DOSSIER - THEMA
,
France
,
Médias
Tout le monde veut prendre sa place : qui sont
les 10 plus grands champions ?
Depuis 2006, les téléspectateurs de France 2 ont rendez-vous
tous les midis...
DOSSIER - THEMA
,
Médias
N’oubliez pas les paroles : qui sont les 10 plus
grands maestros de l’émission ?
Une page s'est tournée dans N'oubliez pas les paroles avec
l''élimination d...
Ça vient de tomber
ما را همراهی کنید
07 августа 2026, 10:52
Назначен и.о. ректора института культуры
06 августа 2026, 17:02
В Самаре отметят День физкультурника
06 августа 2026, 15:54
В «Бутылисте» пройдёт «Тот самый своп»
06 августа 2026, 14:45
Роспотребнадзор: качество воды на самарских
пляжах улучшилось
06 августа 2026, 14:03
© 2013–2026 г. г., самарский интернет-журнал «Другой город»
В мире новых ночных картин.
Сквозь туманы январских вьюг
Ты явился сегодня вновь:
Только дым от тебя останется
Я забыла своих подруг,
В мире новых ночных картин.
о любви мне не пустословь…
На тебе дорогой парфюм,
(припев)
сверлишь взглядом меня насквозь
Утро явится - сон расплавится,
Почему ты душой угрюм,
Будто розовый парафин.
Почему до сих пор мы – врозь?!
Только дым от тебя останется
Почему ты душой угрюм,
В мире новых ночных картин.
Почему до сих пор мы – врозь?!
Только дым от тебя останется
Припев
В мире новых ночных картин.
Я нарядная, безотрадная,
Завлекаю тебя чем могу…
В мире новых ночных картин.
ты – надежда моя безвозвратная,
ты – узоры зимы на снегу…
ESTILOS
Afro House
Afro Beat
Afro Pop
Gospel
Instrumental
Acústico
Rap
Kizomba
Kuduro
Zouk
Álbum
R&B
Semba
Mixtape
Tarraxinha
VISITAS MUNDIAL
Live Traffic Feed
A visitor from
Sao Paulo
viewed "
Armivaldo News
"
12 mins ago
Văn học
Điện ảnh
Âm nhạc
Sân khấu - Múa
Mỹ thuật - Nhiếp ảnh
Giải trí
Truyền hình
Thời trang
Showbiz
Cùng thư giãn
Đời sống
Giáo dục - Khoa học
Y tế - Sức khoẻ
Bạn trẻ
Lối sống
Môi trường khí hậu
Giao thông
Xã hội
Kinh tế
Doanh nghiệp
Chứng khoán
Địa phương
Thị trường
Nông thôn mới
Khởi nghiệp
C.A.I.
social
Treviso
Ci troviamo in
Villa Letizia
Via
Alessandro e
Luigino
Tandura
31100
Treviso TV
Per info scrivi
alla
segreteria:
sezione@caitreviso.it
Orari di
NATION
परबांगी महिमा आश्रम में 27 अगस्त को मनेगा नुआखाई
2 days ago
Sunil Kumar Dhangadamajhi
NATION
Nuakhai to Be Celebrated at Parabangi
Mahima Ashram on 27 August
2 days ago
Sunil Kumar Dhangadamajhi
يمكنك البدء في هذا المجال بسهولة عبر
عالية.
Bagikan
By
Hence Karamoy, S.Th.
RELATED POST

### Instructions for the task
Render every line of all the records above as a single numbered list, omitting blank lines.

### Answer box
1. DOSSIER - THEMA
2. ,
3. France
4. ,
5. Médias
6. Tout le monde veut prendre sa place : qui sont
7. les 10 plus grands champions ?
8. Depuis 2006, les téléspectateurs de France 2 ont rendez-vous
9. tous les midis...
10. DOSSIER - THEMA
11. ,
12. Médias
13. N’oubliez pas les paroles : qui sont les 10 plus
14. grands maestros de l’émission ?
15. Une page s'est tournée dans N'oubliez pas les paroles avec
16. l''élimination d...
17. Ça vient de tomber
18. ما را همراهی کنید
19. 07 августа 2026, 10:52
20. Назначен и.о. ректора института культуры
21. 06 августа 2026, 17:02
22. В Самаре отметят День физкультурника
23. 06 августа 2026, 15:54
24. В «Бутылисте» пройдёт «Тот самый своп»
25. 06 августа 2026, 14:45
26. Роспотребнадзор: качество воды на самарских
27. пляжах улучшилось
28. 06 августа 2026, 14:03
29. © 2013–2026 г. г., самарский интернет-журнал «Другой город»
30. В мире новых ночных картин.
31. Сквозь туманы январских вьюг
32. Ты явился сегодня вновь:
33. Только дым от тебя останется
34. Я забыла своих подруг,
35. В мире новых ночных картин.
36. о любви мне не пустословь…
37. На тебе дорогой парфюм,
38. (припев)
39. сверлишь взглядом меня насквозь
40. Утро явится - сон расплавится,
41. Почему ты душой угрюм,
42. Будто розовый парафин.
43. Почему до сих пор мы – врозь?!
44. Только дым от тебя останется
45. Почему ты душой угрюм,
46. В мире новых ночных картин.
47. Почему до сих пор мы – врозь?!
48. Только дым от тебя останется
49. Припев
50. В мире новых ночных картин.
51. Я нарядная, безотрадная,
52. Завлекаю тебя чем могу…
53. В мире новых ночных картин.
54. ты – надежда моя безвозвратная,
55. ты – узоры зимы на снегу…
56. ESTILOS
57. Afro House
58. Afro Beat
59. Afro Pop
60. Gospel
61. Instrumental
62. Acústico
63. Rap
64. Kizomba
65. Kuduro
66. Zouk
67. Álbum
68. R&B
69. Semba
70. Mixtape
71. Tarraxinha
72. VISITAS MUNDIAL
73. Live Traffic Feed
74. A visitor from
75. Sao Paulo
76. viewed "
77. Armivaldo News
78. "
79. 12 mins ago
80. Văn học
81. Điện ảnh
82. Âm nhạc
83. Sân khấu - Múa
84. Mỹ thuật - Nhiếp ảnh
85. Giải trí
86. Truyền hình
87. Thời trang
88. Showbiz
89. Cùng thư giãn
90. Đời sống
91. Giáo dục - Khoa học
92. Y tế - Sức khoẻ
93. Bạn trẻ
94. Lối sống
95. Môi trường khí hậu
96. Giao thông
97. Xã hội
98. Kinh tế
99. Doanh nghiệp
100. Chứng khoán
101. Địa phương
102. Thị trường
103. Nông thôn mới
104. Khởi nghiệp
105. C.A.I.
106. social
107. Treviso
108. Ci troviamo in
109. Villa Letizia
110. Via
111. Alessandro e
112. Luigino
113. Tandura
114. 31100
115. Treviso TV
116. Per info scrivi
117. alla
118. segreteria:
119. sezione@caitreviso.it
120. Orari di
121. NATION
122. परबांगी महिमा आश्रम में 27 अगस्त को मनेगा नुआखाई
123. 2 days ago
124. Sunil Kumar Dhangadamajhi
125. NATION
126. Nuakhai to Be Celebrated at Parabangi
127. Mahima Ashram on 27 August
128. 2 days ago
129. Sunil Kumar Dhangadamajhi
130. يمكنك البدء في هذا المجال بسهولة عبر
131. عالية.
132. Bagikan
133. By
134. Hence Karamoy, S.Th.
135. RELATED POST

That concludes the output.